Analis Kiwoom Sekuritas Indonesia Miftahul Khaer melihat, kondisi pasar saham yang lesu saat ini dapat memberikan tantangan bagi emiten investasi dalam mengelola portofolio mereka.
Sebagai contoh, ASII merupakan perusahaan dengan diversifikasi bisnis yang luas, termasuk di sektor otomotif, alat berat, jasa keuangan, dan infrastruktur. Dengan hal itu, ASII memiliki fleksibilitas dalam mengelola risiko investasi.
Jika volatilitas pasar terus berlanjut, ASII dapat mencari sumber pendanaan alternatif di luar pasar saham, seperti penerbitan obligasi atau pinjaman bank, untuk mendukung ekspansi bisnisnya.
“Posisi nilai tukar rupiah yang tengah melemah terhadap dolar Amerika Serikat (AS) juga menjadi pemberat emiten sektor otomotif ini,” ujarnya kepada Kontan, Rabu (12/3).
Prospek kinerja keuangan ASII di tahun 2025 masih berpeluang membaik dibandingkan 2024. Dengan catatan, ada perbaikan daya beli masyarakat, pertumbuhan sektor otomotif, dan stabilisasi harga komoditas.
Portofolio investasi ASII yang kuat di berbagai sektor dapat menjadi faktor pendukung kinerja yang lebih stabil dibandingkan emiten investasi lainnya. Namun, sentimen negatif, seperti ketidakpastian ekonomi global dan fluktuasi suku bunga, tetap menjadi risiko yang perlu diperhatikan.

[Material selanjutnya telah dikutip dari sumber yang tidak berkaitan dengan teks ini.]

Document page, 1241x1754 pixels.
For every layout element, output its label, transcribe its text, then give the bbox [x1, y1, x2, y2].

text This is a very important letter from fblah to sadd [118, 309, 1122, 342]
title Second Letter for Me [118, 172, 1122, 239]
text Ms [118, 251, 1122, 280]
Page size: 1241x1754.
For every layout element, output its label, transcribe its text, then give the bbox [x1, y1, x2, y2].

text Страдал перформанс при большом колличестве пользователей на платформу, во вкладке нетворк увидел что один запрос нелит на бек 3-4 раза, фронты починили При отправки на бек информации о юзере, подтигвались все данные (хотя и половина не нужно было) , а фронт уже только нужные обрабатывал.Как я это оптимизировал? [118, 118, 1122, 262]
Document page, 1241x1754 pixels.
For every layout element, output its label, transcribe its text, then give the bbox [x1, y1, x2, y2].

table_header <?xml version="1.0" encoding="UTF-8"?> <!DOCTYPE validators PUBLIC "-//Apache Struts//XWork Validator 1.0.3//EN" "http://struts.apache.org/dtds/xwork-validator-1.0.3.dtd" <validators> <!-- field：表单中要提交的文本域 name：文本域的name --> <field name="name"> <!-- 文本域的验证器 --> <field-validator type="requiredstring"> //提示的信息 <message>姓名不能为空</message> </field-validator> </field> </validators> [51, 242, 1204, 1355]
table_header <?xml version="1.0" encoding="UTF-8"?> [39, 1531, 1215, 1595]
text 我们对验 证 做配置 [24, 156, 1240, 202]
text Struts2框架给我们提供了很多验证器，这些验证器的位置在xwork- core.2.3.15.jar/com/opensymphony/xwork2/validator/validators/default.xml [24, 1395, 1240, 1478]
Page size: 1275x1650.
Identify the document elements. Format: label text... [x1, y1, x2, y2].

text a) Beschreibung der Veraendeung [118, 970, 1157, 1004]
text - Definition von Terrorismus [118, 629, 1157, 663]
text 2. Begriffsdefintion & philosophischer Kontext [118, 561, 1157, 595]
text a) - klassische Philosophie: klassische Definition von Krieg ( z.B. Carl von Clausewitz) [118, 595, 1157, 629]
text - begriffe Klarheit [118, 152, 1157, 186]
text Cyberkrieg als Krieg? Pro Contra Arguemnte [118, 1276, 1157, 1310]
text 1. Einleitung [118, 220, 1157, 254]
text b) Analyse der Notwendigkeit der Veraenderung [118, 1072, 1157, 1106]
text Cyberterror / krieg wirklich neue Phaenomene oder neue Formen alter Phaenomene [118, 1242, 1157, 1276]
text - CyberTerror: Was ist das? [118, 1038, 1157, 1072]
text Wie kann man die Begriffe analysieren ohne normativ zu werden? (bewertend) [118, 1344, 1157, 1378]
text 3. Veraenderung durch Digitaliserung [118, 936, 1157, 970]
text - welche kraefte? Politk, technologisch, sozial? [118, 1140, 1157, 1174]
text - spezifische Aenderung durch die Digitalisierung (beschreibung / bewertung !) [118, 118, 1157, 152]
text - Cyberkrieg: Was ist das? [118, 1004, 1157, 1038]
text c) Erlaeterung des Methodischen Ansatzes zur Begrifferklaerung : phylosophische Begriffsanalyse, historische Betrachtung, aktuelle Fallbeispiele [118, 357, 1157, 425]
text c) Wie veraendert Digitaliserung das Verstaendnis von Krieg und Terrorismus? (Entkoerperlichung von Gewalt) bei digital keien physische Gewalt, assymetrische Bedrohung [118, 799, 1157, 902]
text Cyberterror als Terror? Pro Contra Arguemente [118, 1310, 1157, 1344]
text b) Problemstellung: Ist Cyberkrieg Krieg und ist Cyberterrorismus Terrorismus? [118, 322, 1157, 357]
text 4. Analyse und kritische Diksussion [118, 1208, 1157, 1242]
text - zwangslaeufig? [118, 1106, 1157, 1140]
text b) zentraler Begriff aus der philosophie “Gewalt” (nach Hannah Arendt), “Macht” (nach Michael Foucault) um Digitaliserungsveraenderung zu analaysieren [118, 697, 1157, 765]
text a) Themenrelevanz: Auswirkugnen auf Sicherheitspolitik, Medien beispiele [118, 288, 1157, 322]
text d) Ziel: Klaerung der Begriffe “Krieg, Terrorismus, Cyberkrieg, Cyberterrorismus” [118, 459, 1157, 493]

“Jika pasar membaik dan sektor otomotif serta komoditas kembali menguat, harga saham ASII berpotensi mengalami pemulihan dan mencerminkan fundamental bisnisnya yang tetap solid,” ungkapnya.
Azis pun merekomendasikan trading buy untuk ASII dengan target harga Rp 5.200 per saham.
Analis MNC Sekuritas, Herditya Wicaksana melihat, pergerakan saham SRTG saat ini ada di level support Rp 1.750 per saham dan resistance Rp 1.900 per saham. Herditya pun merekomendasikan trading buy untuk SRTG dengan target harga Rp 1.980 - Rp 2.100 per saham.
Pengamat Pasar Modal & Founder WH-Project, William Hartanto melihat, pergerakan saham SRTG ada di level support Rp 1.690 per saham dan resistance Rp 1.995 per saham, dengan tren sideways mengarah pada fase jenuh jual, sehingga berpotensi rebound. Rekomendasi buy on weakness disematkan William untuk SRTG dengan target harga Rp 1.995 per saham.
Baca Juga: Simak Rekomendasi Teknikal Mirae Sekuritas Saham Bank BMRI, BBNI & BBCA Rabu (12/3)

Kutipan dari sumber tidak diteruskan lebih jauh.